━━━ Excerpt provided ━━━

This is one reason why we have the *STOWA claim: beautiful. good. true.*

The new STOWA box has a story which goes back more than 2 years.

I discussed this matter together with Mr.Hartmut Esslinger (founder of frog design and the inventor of the Apple design language) a long time ago, because our existing (and still nice) box is _usual looking_ and we want to create something new, _more sustainable_ and maybe better related to the STOWA watches and story.

One important matter was: We want to produce it *regional* - because we have here one of the best Forest* (BLACK FOREST)* and a wood industrie which is very high performed.

After a break in development (i was on a point i couldn´t solve a problem which makes the box to expensive and to difficult to produce) i found now a solution last winter.
(sometimes you have to stop to work on things which you couldn´t find the perfect solution just in time - maybe after a while and a break you have a different_ distance_ to the product and with this _new view_ new ideas are coming)

And together with the idea to make some limited Editions for the 90th anniversary i thought it would be great to bring the box with this special watches to the customers.

Here is the explanation/story of the new Box - i love it , but it will be like always: *You never can satisfy everybodies taste ;-)

*___________________________________________________

Besides the new look, the case also has a history and symbolism. 

It was not only our desire to create a case with its own unmistakable design language, also important for us was to have produced it locally.

This was also the biggest challenge: *individuality, sustainable raw materials and regional production at an affordable price. *

Finally, however, we managed to find a specialist in the Black Forest, who now produces the new STOWA case for us by using state-of-the-art machines and diligent craftsmen. 


*To symbolism*.
In addition to its simple design the corpus of the case has four solid corners of beech wood from the local Black Forest.

These four corners symbolize the *four pillars *of the *STOWA spirits *and *STOWA success. 
*
Following the requirement of our logo the first three corners stand for the values of our claim: *beautiful. good. true.* 

The fourth pillar is dedicated to thelocation* Black Forest*, which is an equally important factor for us. 


The Black Forest as a region of the STOWA foundation and still production site has always been and will always be an important factor because of its numerous well-trained and motivated employees.

The silence of the local forests gives all employees many possibilities to regain the neccessary power they need for their effort to the benefit of STOWA. 


Thus the four pillars of the company :* beautiful. good. true. Black Forest* can now also symbolically be found in the case. 
___________________________________________________________________________________________________

Inside the box (under the felt) we have space for the guarantee card and a second strap 


Gladly we offer the case now for all limited Editions and after we have optimized and enlarged the production - we will offer it also for the serial watches (but you can choose the existing or for a additional price you can get the new wooden box (at least till our stock of exitig boxes are empty). Of course the regional produced box has a different price than the existing, but we think it is worth the more costs.

Bye for now

Jörg Schauer


----------



## flappylove (Mar 25, 2010)

I like the utilitarian and simple concept of the box, it looks pretty good, certainly an improvement on the metal box.

━━━ Data for analysis ━━━

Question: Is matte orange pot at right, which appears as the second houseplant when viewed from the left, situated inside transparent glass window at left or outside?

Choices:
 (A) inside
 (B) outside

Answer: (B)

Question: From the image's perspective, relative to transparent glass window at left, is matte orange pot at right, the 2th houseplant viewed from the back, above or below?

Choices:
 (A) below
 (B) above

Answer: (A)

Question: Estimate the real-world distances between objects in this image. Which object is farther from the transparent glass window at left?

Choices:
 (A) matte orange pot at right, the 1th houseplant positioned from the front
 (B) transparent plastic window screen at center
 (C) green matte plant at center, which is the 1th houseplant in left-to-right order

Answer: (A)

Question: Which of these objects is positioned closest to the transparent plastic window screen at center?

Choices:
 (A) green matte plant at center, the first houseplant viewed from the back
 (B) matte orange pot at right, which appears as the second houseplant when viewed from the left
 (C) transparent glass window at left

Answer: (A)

━━━
━━━ Data for analysis ━━━

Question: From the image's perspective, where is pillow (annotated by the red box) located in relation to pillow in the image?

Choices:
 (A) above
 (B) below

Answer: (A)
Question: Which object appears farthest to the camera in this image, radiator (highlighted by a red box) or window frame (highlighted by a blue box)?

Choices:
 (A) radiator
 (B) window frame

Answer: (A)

━━━

### Work instruction A
Translate this sentence from the forum post about the new STOWA box into German: "In addition to its simple design the corpus of the case has four solid corners of beech wood from the local Black Forest."
### Work instruction B
Reproduce the stretch of the forum post about the new STOWA box from "In addition to" through "spirits *and *STOWA success.", word for word.

### Response box A
Neben seinem schlichten Design hat der Korpus der Schatulle vier massive Ecken aus Buchenholz aus dem heimischen Schwarzwald.

### Response box B
In addition to its simple design the corpus of the case has four solid corners of beech wood from the local Black Forest.

These four corners symbolize the *four pillars *of the *STOWA spirits *and *STOWA success.